Do arremate bilionário até o aguardado padrão internacional, muitos desafios estão na rota dos novos administradores do Aeroporto Internacional Tom Jobim, o Galeão. O consórcio formado por Odebrecht Transport e Changi, de Cingapura, vai enfrentar uma cultura de serviços precários, uma delicada relação com órgãos públicos, além de um risco socioambiental subdimensionado.
Na cabeceira da pista, cerca de 11 mil moradores de três favelas vivem no local onde o edital de concessão prevê a terceira pista do terminal. A obra também prevê o aterramento de uma área de 900 mil km² da Baía de Guanabara, prejudicando a vegetação de manguezal da região e a atividade pesqueira.
"Ninguém é contra o progresso, mas a gente sofre e muito", resume o servidor estadual aposentado, César Melo, que mora em Tubiacanga há 50 anos. Como muitos ali, teme reviver as remoções para construção do Galeão, nos anos 1950, quando moradores do bairro Itacolomy foram expulsos com "truculência e violência", segundo ele.
Há duas semanas, a catadora Hilda Agostinho da Silva teve seu imóvel avaliado e seus documentos registrados por um profissional da prefeitura. Ela vive na favela Parque Royal há 14 anos. "Se for demolido, sou inquilina, não tenho direito algum. Vou começar tudo de novo aos 68, sem nem saber onde", lamenta.
A euforia dos resultados do leilão não chegou à comunidade, mas sacudiu o mercado na sexta-feira. O lance vencedor foi 30% maior que o do segundo colocado. Prevaleceu a força econômica do grupo Odebrecht, associado à operadora do melhor aeroporto do mundo, em Cingapura.
O apetite demonstra que as apostas de retorno são altas e movidas pela possibilidade de expansão do terminal. "O Galeão está num espaço extremamente privilegiado, tem condições enormes de crescer", disse o presidente da Odebrecht Transport, Paulo Cesena.
Ele projeta um fluxo de 20 milhões de passageiros a mais que o estimado pela Anac. "As questões socioambientais não são imediatas", disse Casena, garantindo "transparência" e "diálogo" com os moradores.
A avaliação de riscos "imensuráveis" levou um consórcio a desistir do leilão na segunda-feira. Pelas regras do contrato, os riscos para novas obras são da operadora. "Há risco de uma contestação, e é difícil imaginar quem vai querer assumir esse ônus", relata o consultor em infraestrutura e professor de Direito da FGV, Álvaro Jorge.
Em sua maioria, os moradores da região são pescadores. "A gente não despreza a força do capital, mas a empresa terá de justificar a necessidade da pista. Está previsto no contrato e, se ela não cumprir, vamos ao Judiciário", afirma José Cantizano, integrante da comissão que questiona o projeto.
Segundo a Anac, a nova pista é fundamental para atender o crescimento da demanda. As projeções indicam que o fluxo de voos saltará de 154 mil anuais para 262,9 mil a partir de 2021. A movimentação, motor da geração de receitas, é também o gatilho que determina quando a pista deve ser construída.
A ampliação é uma das obras obrigatórias previstas no edital.

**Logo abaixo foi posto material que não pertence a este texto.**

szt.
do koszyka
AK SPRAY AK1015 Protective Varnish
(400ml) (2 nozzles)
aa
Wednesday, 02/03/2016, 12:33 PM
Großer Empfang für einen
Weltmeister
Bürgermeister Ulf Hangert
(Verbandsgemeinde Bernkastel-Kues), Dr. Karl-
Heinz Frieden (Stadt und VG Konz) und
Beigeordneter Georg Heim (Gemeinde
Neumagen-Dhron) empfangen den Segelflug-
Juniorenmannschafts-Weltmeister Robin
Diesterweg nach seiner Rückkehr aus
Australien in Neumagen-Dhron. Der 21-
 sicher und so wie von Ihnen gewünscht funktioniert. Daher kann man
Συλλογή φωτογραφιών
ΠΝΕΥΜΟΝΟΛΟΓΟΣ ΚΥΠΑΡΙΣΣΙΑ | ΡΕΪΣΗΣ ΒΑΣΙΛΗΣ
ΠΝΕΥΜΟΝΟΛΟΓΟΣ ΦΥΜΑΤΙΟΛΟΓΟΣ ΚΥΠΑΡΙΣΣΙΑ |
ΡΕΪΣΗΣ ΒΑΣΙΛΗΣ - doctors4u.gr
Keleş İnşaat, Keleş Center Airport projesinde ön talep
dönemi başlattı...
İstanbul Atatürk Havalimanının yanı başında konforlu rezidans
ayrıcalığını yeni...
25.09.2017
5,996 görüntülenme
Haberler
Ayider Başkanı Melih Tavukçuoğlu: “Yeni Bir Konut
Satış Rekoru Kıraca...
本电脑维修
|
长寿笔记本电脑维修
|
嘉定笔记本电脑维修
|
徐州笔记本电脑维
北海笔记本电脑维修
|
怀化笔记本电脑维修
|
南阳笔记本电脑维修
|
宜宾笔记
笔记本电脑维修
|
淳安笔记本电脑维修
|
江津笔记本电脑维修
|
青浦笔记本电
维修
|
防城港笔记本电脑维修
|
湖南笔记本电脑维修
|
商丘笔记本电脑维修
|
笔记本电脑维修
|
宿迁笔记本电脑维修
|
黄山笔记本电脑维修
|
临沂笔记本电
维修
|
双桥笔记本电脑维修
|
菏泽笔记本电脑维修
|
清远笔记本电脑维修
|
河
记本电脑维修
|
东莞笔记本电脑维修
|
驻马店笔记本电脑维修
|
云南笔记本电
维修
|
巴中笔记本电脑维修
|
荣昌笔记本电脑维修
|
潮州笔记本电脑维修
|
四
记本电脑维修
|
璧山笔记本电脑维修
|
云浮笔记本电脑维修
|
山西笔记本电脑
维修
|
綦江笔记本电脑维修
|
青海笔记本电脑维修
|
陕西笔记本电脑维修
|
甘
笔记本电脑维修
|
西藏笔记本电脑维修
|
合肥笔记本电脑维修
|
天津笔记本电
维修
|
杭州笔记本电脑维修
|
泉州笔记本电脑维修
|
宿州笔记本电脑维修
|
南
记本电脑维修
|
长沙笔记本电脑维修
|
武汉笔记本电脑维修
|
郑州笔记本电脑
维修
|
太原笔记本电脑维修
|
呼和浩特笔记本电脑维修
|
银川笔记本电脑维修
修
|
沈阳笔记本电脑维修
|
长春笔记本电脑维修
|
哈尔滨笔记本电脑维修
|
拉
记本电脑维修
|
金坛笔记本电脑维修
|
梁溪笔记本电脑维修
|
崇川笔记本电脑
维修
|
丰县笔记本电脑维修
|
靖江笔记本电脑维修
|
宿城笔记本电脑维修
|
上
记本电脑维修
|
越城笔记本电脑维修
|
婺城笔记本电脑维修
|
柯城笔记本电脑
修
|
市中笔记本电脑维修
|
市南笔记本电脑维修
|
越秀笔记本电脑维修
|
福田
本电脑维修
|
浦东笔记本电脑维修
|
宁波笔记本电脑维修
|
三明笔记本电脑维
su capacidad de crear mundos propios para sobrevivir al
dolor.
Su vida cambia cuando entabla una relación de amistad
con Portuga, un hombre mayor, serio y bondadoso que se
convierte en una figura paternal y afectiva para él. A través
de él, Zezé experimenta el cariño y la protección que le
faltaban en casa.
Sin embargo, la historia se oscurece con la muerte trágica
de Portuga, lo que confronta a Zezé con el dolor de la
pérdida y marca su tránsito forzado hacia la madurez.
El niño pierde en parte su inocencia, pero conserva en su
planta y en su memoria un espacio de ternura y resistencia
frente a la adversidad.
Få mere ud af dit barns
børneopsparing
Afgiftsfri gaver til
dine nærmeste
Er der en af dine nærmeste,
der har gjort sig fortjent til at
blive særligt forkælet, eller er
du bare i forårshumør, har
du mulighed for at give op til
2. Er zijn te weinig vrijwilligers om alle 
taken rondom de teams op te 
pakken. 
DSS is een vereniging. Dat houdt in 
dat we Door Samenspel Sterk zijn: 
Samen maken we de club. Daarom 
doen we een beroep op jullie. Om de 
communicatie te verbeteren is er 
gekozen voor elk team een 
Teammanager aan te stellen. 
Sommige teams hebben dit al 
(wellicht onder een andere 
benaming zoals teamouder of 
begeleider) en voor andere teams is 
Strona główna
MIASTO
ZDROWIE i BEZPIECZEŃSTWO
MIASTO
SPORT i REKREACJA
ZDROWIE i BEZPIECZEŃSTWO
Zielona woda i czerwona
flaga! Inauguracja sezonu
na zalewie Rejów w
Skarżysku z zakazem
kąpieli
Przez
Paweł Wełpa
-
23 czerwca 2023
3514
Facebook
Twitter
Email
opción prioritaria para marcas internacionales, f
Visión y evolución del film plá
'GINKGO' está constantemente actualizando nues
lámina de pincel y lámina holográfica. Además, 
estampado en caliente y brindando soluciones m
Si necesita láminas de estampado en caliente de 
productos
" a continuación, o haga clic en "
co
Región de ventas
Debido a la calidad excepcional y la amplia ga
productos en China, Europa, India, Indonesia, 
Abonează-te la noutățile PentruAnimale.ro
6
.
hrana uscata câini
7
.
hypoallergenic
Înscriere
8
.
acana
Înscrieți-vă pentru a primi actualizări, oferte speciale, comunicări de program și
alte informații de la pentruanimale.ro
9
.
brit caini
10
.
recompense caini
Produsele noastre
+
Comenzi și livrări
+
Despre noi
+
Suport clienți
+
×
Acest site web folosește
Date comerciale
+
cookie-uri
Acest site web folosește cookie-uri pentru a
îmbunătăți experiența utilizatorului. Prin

Também estão previstas intervenções nos terminais de passageiros, que há quatro anos passa por reformas realizadas pela Infraero. Quem circula pelo terminal 1, entretanto, tem a impressão de que as obras foram abandonadas, mesmo tendo consumido mais de R$ 440 milhões.
Segundo a Infraero, o prazo para conclusão é abril, para atender o público da Copa, que começa em junho. Até lá, Infraero e concessionária vão rediscutir os projetos em curso e inacabados e compartilhar a gestão. A transição será o primeiro teste da operadora na relação com um parceiro público. Além dela, o novo concessionário terá de lidar diariamente com Polícia Federal, Receita Federal e Anvisa.
Hoje, a percepção dos passageiros é de descaso. As escadas rolantes e elevadores estão parados há mais de um mês. Quando chove há infiltrações no saguão e quando faz calor os usuários se queixam do ar-condicionado. Limpeza de banheiros e falta de vagas no estacionamento também são questionados. As informações são do jornal O Estado de S.Paulo.